Impact of changing the IPS mode from promiscous to inline mode

Farooq Razzaque · ‎11-21-2015

Dear

We have ASA-5585-X-SSP40, currently the IPS is running in promiscous mode and now we want to change the mode from promiscous mode to inline mode. I want to know is there any impact on the traffic of changing the IPS mode to inline mode. Is there any precautions needs to be taken care while changing the IPS mode to inline mode.

Karsten Iwen · ‎11-21-2015

In inline mode, the sensor can drop traffic if a signature is triggering.
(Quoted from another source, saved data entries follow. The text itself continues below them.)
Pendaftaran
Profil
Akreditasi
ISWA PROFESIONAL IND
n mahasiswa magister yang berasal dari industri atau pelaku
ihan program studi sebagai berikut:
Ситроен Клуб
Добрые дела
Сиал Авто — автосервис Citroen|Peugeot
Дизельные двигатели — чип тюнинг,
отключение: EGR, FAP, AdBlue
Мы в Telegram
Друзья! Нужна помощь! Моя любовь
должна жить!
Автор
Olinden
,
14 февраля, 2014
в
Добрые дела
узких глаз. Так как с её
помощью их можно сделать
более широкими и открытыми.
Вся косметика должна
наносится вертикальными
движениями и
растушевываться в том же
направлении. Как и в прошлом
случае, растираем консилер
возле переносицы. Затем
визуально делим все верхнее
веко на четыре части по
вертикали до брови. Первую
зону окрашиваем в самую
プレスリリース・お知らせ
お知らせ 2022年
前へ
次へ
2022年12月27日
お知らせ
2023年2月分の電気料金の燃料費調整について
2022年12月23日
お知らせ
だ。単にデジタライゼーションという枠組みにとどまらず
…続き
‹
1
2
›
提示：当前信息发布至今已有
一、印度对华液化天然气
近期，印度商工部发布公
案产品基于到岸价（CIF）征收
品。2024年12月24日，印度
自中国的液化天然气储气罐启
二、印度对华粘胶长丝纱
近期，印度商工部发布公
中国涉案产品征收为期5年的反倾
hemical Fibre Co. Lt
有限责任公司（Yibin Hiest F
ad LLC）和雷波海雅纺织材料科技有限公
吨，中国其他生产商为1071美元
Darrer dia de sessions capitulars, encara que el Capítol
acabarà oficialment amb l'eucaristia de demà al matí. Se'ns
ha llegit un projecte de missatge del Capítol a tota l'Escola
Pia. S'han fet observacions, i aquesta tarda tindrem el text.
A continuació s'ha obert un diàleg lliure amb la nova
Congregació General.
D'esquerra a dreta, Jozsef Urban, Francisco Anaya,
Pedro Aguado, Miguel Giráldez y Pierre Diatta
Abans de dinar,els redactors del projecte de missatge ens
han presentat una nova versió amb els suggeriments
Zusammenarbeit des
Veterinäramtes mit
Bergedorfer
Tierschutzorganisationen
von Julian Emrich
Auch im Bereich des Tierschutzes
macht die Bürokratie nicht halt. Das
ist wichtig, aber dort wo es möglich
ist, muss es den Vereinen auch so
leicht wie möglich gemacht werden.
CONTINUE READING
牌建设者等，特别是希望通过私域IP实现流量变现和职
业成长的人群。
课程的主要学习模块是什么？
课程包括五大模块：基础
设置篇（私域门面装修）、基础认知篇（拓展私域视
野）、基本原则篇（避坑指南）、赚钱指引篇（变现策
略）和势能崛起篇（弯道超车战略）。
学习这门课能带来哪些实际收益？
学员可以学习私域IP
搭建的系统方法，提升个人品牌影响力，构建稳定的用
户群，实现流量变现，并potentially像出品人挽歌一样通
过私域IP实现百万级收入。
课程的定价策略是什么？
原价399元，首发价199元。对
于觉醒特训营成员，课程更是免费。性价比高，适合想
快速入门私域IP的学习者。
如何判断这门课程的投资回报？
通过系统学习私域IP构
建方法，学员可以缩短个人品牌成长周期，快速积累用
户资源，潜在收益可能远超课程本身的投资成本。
If this is a false positive, you can lose "normal" traffic. It's you who knows if this is relevant or not. If you don't have false positives in your environment, then the impact should be low to nonexistent. If you still see false positives in your environment you should first tune your sensor and then change to inline mode.

In addition to that you can use the event action filters to remove all deny-actions before changing to inline mode. When you see that you don't have any relevant false politives, you can remove these filters to protect your network with deny-actions.

Farooq Razzaque · ‎11-22-2015

Dear Karsten,

Thanks for the reply.

Can you please let me know how to use event action filters to remove deny-actions.

And also can you please tell what do you mean by removing deny-actions, do you mean signatures which are configured in blocking mode.

Karsten Iwen · ‎11-22-2015

A signature could have a deny action, but more likely is that there are event-action overrides that add a deny action based on risk rating. Event action filters can remove any action taht you don't want to have.

You should first go through the "Configuring event action rules" of the config guide to learn about how an IPS sensor behaves.